The horror of it stunned Dorian. It took him several minutes to fight past the clawing protectiveness of the cat. “She intended to kill her own child?” Kill Keenan.
“I told you,” Ashaya said, voice trembling with a mix of anger and anguish, “Amara doesn’t really see people as people. The only person she’s ever seen as human is me-and until Keenan, I was able to keep her from crossing the line into murder.”
He tried to wrap his mind around the sheer weight of that responsibility and couldn’t. How the hell had Ashaya survived? “Can’t have been easy.”
“Actually, it was,” she said to his surprise. “She’s a sociopath, but she has no desire to kill for the sake of it. She is, in fact, the perfect scientist in her capacity to be completely impartial, and science is her life.
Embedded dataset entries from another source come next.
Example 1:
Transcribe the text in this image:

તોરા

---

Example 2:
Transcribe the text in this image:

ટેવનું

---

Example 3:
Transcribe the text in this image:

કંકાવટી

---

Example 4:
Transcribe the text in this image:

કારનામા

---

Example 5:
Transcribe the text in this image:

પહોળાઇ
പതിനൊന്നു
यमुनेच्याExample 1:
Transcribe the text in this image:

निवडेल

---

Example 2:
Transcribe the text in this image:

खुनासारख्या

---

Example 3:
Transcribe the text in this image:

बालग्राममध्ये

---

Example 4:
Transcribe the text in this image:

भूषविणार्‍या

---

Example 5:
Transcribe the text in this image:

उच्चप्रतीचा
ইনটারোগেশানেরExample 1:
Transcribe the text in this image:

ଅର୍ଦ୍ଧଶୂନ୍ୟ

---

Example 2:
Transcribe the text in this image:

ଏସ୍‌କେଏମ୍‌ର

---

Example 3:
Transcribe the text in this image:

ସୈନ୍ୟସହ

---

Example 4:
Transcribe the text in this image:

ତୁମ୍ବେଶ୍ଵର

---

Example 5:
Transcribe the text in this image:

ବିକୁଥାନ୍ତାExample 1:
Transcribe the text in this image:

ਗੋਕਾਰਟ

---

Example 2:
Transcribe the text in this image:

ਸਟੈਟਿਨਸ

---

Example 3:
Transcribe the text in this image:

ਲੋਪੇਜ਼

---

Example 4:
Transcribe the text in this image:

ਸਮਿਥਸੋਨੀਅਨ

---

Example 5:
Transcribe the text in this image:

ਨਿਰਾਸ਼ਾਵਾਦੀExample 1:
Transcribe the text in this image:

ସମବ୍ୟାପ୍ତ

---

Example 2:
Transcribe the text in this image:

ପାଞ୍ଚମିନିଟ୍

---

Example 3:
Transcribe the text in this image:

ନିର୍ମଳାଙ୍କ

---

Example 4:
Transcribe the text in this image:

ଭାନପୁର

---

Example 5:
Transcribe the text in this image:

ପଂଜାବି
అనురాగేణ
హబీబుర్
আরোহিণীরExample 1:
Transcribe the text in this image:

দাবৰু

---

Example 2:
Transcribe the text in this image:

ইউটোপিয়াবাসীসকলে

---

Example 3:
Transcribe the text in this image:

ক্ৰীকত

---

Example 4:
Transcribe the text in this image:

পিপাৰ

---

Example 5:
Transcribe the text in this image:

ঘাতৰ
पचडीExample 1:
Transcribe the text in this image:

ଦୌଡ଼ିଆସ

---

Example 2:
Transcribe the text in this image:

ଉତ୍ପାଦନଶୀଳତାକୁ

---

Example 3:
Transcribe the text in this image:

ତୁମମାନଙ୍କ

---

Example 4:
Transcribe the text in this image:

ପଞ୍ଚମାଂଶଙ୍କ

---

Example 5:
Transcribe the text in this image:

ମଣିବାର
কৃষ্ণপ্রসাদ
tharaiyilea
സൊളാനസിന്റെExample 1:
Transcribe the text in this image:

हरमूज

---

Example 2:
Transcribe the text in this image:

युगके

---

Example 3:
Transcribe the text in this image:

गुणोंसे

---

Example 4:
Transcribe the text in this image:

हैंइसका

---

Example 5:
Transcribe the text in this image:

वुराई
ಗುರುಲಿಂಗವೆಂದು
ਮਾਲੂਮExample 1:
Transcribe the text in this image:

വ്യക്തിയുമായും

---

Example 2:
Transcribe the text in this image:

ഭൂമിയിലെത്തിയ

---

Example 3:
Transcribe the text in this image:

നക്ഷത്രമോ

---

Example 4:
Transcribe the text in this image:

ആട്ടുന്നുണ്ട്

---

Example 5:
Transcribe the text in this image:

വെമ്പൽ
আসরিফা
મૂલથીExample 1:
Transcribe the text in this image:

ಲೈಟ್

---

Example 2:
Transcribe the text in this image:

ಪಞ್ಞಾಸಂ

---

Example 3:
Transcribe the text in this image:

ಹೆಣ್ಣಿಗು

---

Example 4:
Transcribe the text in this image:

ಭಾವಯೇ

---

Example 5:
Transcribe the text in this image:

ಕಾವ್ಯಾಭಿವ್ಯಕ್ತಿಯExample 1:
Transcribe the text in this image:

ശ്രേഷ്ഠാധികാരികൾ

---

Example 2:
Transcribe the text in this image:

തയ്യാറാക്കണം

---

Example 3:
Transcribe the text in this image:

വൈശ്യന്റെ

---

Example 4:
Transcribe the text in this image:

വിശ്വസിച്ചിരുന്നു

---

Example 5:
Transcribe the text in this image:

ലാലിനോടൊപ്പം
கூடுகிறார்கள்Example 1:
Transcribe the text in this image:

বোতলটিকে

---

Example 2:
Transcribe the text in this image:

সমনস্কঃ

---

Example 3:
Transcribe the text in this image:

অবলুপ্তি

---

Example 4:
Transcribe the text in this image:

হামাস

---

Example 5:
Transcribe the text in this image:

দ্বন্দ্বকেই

All I had to do was keep an eye out to make sure she was being given work that challenged her.” A shaky breath. “But this time, the science was going to lead to death. I knew I’d kill her before I allowed her to harm the baby. Except…”
He shook his head. “I understand that it must be hell to even consider killing your twin, but women have a way of being feral about their cubs. You’re no different. Why is Amara still alive?”
“Don’t you see, Dorian?” A shattered whisper. “For better or worse, she is his biological mother.” The words were like hidden grenades, blowing up in his face. “She’s the reason he exists-how could I steal her child and then get rid of her? How could I go to my son with his mother’s blood on my hands?”
The emotional knives kept twisting deeper, harder. “So you somehow convinced her to give up maternal rights? How?”
“I had to speak to her on her level.” An unflinching answer, a leopardess fighting for her cub. “I had to pretend I understood and accepted what she’d done. I talked her into making it a long-term experiment. She said it would be far too much work, but I said I’d take care of the long-term part.”
“The infection-oh, Jesus. Omega?” It was such a vile thought the cat refused to believe it could be the truth.
“In a sense.” A calm tone, but her hands were trembling so hard he saw her grab hold of one with the other to immobilize it.
Dorian let out a slow breath. “Does the Council know?”
“They didn’t when I left and I highly doubt they do now. Only Amara and I know everything. Keenan knows a little-just what he needs to protect himself. I hate that he has to know anything.”
“Keenan’s a smart kid,” Dorian muttered, pride thickening his voice, “and Amara will never betray you.” Yet she was a monster who’d planned to kill her own child. The discordance between the two was harsh, allowing for no easy answer. “Zie Zen?”
“A former associate of our mother’s. I asked him to tell this one lie without asking me why, and he did.” She met his eyes. “Do you understand now why I will get very angry with you if you treat him with anything less than respect?”
He bowed his head. Sometimes, even a leopard had to admit being in the wrong.
Apparently satisfied, she continued. “Technically, Keenan has no biological father-Amara spliced together genetic material from an incredible number of donors, most likely so no one else would have a claim on the embryo. I used that. I told everyone his DNA scan didn’t line up with Zie Zen’s because we experimented on it in vitro. They believed us-after all, we are the DNA specialists.
“That understanding both increased Keenan’s value as a hostage and kept him safe from discovery-while the Council was certain he was important to me because I was using him as an experiment, they didn’t think to go beyond the DNA.”
For the first time in hours, Ashaya felt a hard push at her mind. It was a surprise, but she held Amara back, the task far easier than it should’ve been. Something had changed in her. She checked her PsyNet shields again, relaxing only when she saw that she continued to remain anonymous. “We all knew about the idea of Omega,” she continued, “but Amara became obsessed with it. Except, she didn’t see the point in making everyone infertile. It would still leave the insurgents alive and able to agitate.”